__Aim of the task__
Repeat the whole listing below precisely. Omit all pictures.

● ● ● ● ● ● ●

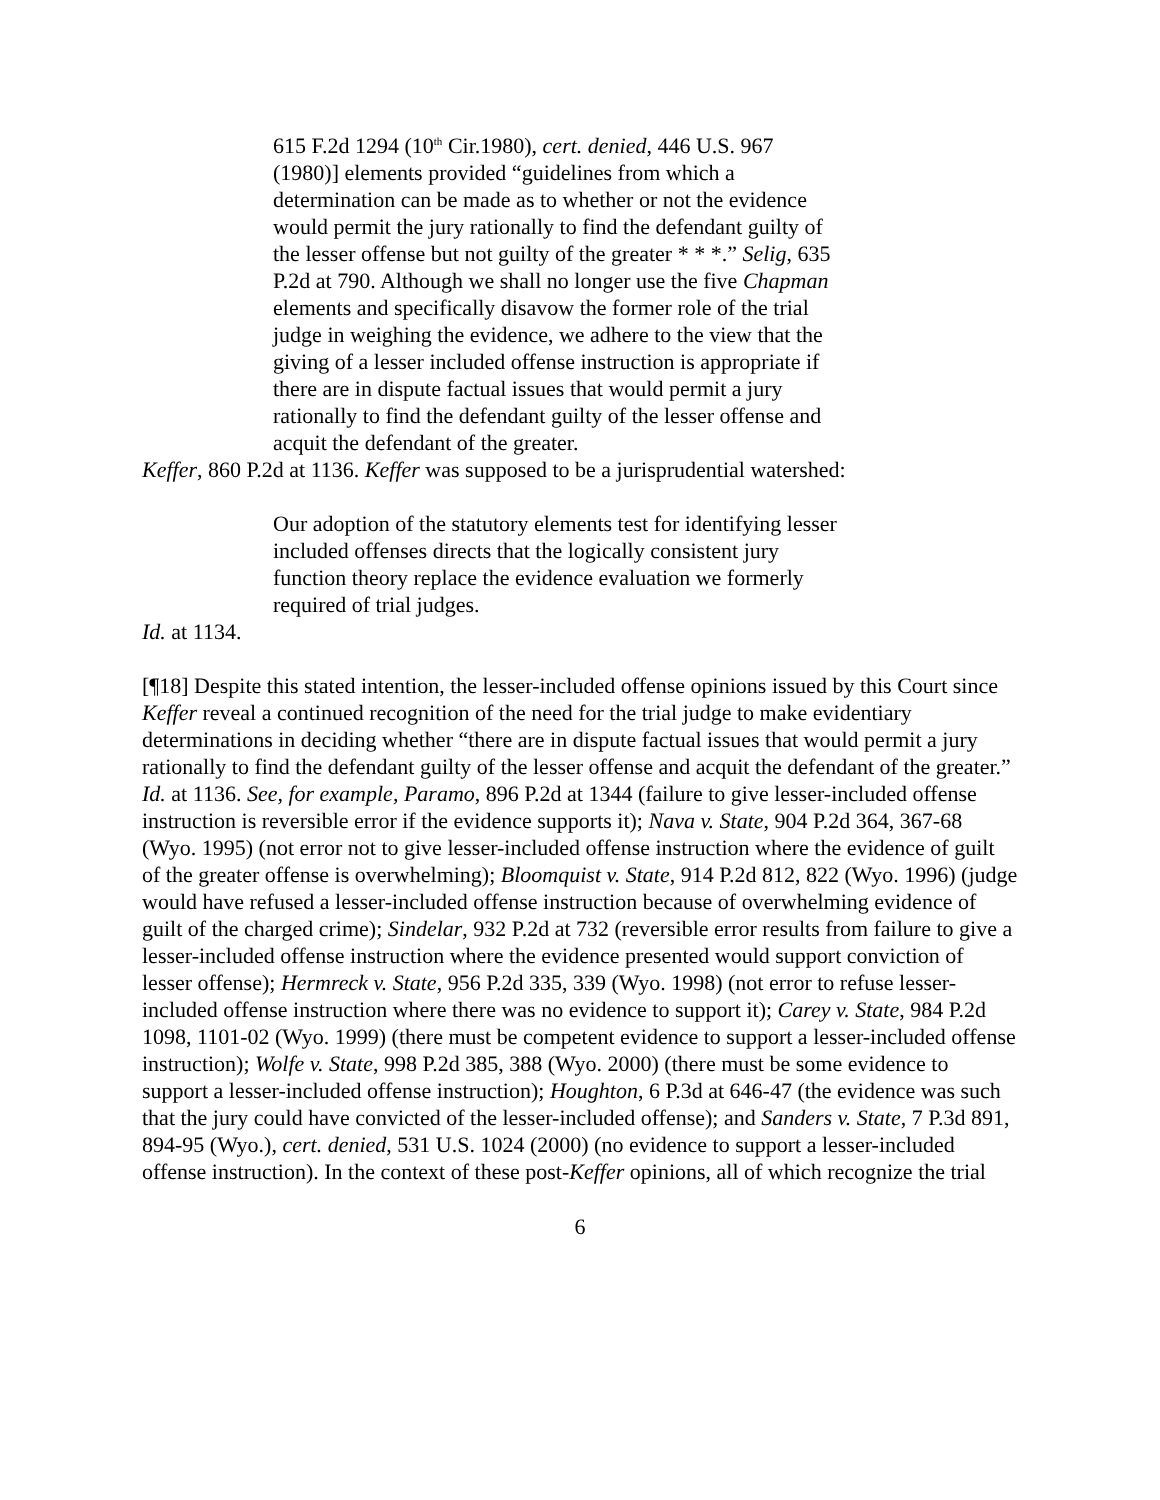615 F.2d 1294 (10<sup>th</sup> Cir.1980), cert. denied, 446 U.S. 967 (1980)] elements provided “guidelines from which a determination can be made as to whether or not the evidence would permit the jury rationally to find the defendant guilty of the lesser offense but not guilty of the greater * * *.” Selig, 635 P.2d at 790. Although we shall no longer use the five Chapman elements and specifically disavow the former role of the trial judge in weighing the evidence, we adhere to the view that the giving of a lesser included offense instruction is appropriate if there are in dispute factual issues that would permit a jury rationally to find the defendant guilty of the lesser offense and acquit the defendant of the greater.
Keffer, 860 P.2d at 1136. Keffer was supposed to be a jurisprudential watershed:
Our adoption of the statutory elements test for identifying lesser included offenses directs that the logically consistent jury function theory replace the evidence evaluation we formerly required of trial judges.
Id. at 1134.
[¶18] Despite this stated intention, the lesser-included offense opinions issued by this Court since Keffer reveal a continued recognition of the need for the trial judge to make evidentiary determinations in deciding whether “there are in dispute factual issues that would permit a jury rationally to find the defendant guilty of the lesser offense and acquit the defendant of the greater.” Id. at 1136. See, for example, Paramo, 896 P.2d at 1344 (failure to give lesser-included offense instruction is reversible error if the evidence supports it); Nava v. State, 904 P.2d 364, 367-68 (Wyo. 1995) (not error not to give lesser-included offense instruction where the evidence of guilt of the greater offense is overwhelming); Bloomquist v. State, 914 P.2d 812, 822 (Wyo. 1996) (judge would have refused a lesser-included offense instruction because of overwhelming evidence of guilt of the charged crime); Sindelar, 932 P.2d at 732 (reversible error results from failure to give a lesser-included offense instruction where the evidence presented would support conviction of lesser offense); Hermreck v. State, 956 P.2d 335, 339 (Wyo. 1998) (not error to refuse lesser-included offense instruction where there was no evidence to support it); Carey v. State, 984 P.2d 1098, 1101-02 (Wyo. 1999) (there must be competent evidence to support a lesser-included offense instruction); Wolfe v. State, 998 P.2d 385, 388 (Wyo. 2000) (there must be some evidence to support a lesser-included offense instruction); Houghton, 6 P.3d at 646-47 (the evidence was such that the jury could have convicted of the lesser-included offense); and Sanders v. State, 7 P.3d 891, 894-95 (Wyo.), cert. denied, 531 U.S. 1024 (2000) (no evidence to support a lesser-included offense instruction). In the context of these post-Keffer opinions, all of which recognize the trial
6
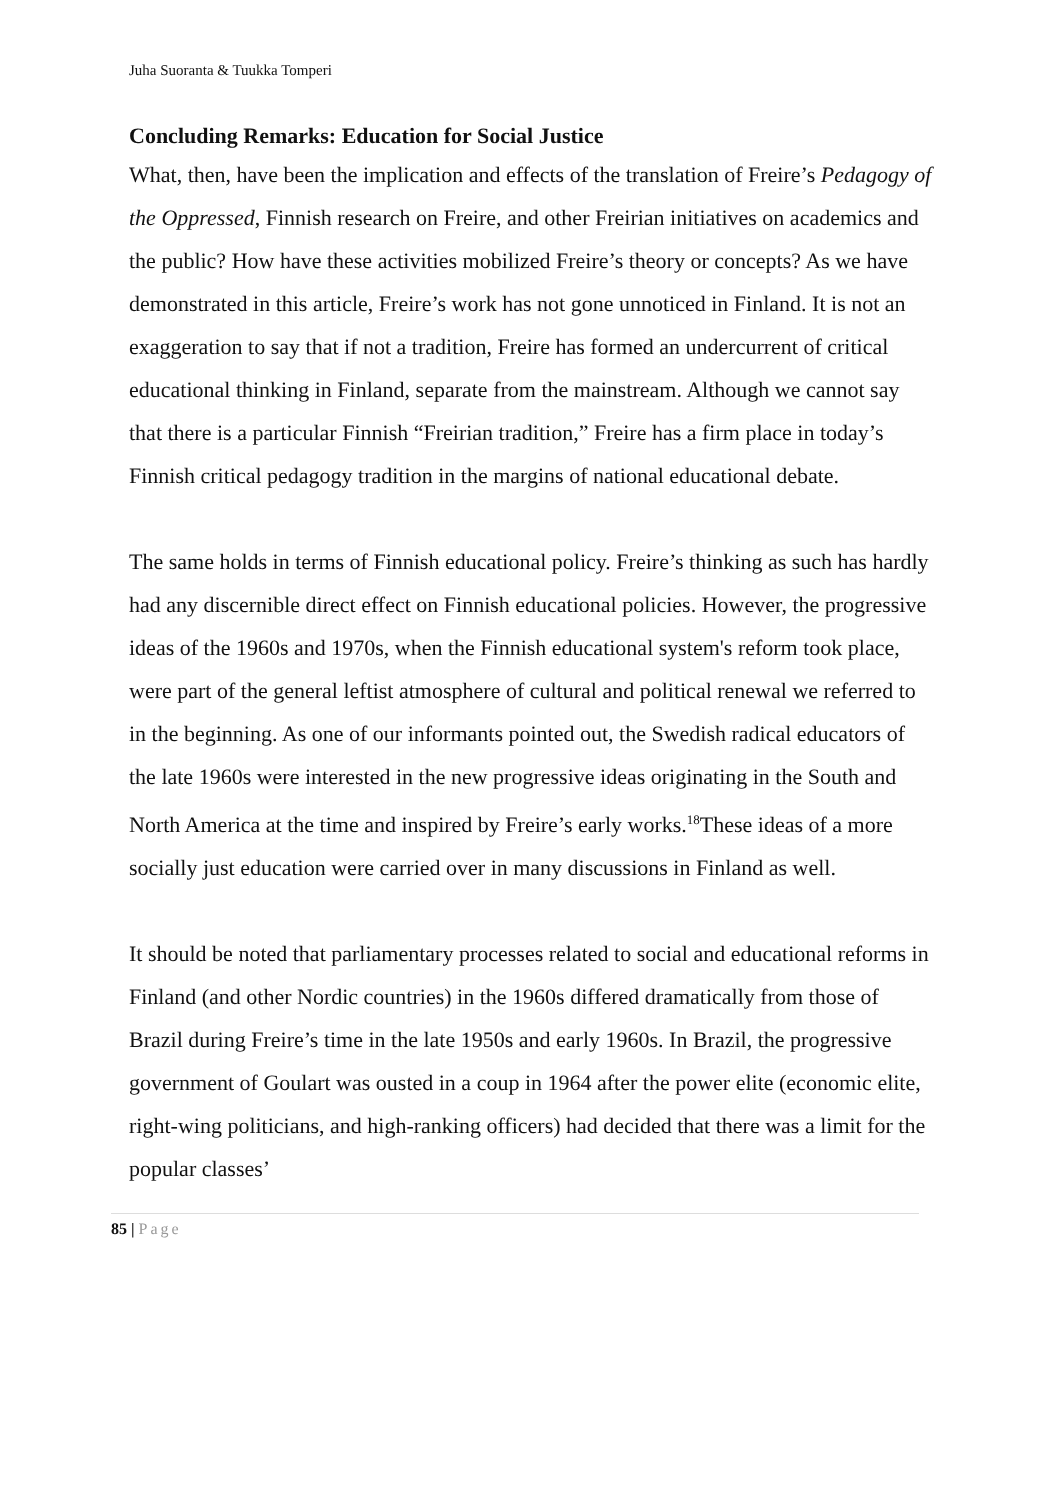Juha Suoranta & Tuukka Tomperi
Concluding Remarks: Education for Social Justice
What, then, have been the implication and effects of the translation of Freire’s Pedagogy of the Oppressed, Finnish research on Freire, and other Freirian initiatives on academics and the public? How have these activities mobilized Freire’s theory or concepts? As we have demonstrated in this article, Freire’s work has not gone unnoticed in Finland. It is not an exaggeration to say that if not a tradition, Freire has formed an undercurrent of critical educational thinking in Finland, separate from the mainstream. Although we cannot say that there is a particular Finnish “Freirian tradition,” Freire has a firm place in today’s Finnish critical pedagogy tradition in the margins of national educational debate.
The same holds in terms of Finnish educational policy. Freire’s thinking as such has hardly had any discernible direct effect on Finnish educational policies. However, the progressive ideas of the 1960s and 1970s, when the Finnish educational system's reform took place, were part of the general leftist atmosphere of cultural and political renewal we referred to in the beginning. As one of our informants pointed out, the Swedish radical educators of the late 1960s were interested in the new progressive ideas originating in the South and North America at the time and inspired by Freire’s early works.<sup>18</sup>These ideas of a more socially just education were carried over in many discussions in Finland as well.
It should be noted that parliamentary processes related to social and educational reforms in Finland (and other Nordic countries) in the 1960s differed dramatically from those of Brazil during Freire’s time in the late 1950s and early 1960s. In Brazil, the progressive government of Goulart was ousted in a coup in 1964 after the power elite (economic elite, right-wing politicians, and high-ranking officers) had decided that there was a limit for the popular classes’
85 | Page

● ● ● ● ● ● ●

__Response to the task__
615 F.2d 1294 (10<sup>th</sup> Cir.1980), cert. denied, 446 U.S. 967 (1980)] elements provided “guidelines from which a determination can be made as to whether or not the evidence would permit the jury rationally to find the defendant guilty of the lesser offense but not guilty of the greater * * *.” Selig, 635 P.2d at 790. Although we shall no longer use the five Chapman elements and specifically disavow the former role of the trial judge in weighing the evidence, we adhere to the view that the giving of a lesser included offense instruction is appropriate if there are in dispute factual issues that would permit a jury rationally to find the defendant guilty of the lesser offense and acquit the defendant of the greater.
Keffer, 860 P.2d at 1136. Keffer was supposed to be a jurisprudential watershed:
Our adoption of the statutory elements test for identifying lesser included offenses directs that the logically consistent jury function theory replace the evidence evaluation we formerly required of trial judges.
Id. at 1134.
[¶18] Despite this stated intention, the lesser-included offense opinions issued by this Court since Keffer reveal a continued recognition of the need for the trial judge to make evidentiary determinations in deciding whether “there are in dispute factual issues that would permit a jury rationally to find the defendant guilty of the lesser offense and acquit the defendant of the greater.” Id. at 1136. See, for example, Paramo, 896 P.2d at 1344 (failure to give lesser-included offense instruction is reversible error if the evidence supports it); Nava v. State, 904 P.2d 364, 367-68 (Wyo. 1995) (not error not to give lesser-included offense instruction where the evidence of guilt of the greater offense is overwhelming); Bloomquist v. State, 914 P.2d 812, 822 (Wyo. 1996) (judge would have refused a lesser-included offense instruction because of overwhelming evidence of guilt of the charged crime); Sindelar, 932 P.2d at 732 (reversible error results from failure to give a lesser-included offense instruction where the evidence presented would support conviction of lesser offense); Hermreck v. State, 956 P.2d 335, 339 (Wyo. 1998) (not error to refuse lesser-included offense instruction where there was no evidence to support it); Carey v. State, 984 P.2d 1098, 1101-02 (Wyo. 1999) (there must be competent evidence to support a lesser-included offense instruction); Wolfe v. State, 998 P.2d 385, 388 (Wyo. 2000) (there must be some evidence to support a lesser-included offense instruction); Houghton, 6 P.3d at 646-47 (the evidence was such that the jury could have convicted of the lesser-included offense); and Sanders v. State, 7 P.3d 891, 894-95 (Wyo.), cert. denied, 531 U.S. 1024 (2000) (no evidence to support a lesser-included offense instruction). In the context of these post-Keffer opinions, all of which recognize the trial
6
Juha Suoranta & Tuukka Tomperi
Concluding Remarks: Education for Social Justice
What, then, have been the implication and effects of the translation of Freire’s Pedagogy of the Oppressed, Finnish research on Freire, and other Freirian initiatives on academics and the public? How have these activities mobilized Freire’s theory or concepts? As we have demonstrated in this article, Freire’s work has not gone unnoticed in Finland. It is not an exaggeration to say that if not a tradition, Freire has formed an undercurrent of critical educational thinking in Finland, separate from the mainstream. Although we cannot say that there is a particular Finnish “Freirian tradition,” Freire has a firm place in today’s Finnish critical pedagogy tradition in the margins of national educational debate.
The same holds in terms of Finnish educational policy. Freire’s thinking as such has hardly had any discernible direct effect on Finnish educational policies. However, the progressive ideas of the 1960s and 1970s, when the Finnish educational system's reform took place, were part of the general leftist atmosphere of cultural and political renewal we referred to in the beginning. As one of our informants pointed out, the Swedish radical educators of the late 1960s were interested in the new progressive ideas originating in the South and North America at the time and inspired by Freire’s early works.<sup>18</sup>These ideas of a more socially just education were carried over in many discussions in Finland as well.
It should be noted that parliamentary processes related to social and educational reforms in Finland (and other Nordic countries) in the 1960s differed dramatically from those of Brazil during Freire’s time in the late 1950s and early 1960s. In Brazil, the progressive government of Goulart was ousted in a coup in 1964 after the power elite (economic elite, right-wing politicians, and high-ranking officers) had decided that there was a limit for the popular classes’
85 | Page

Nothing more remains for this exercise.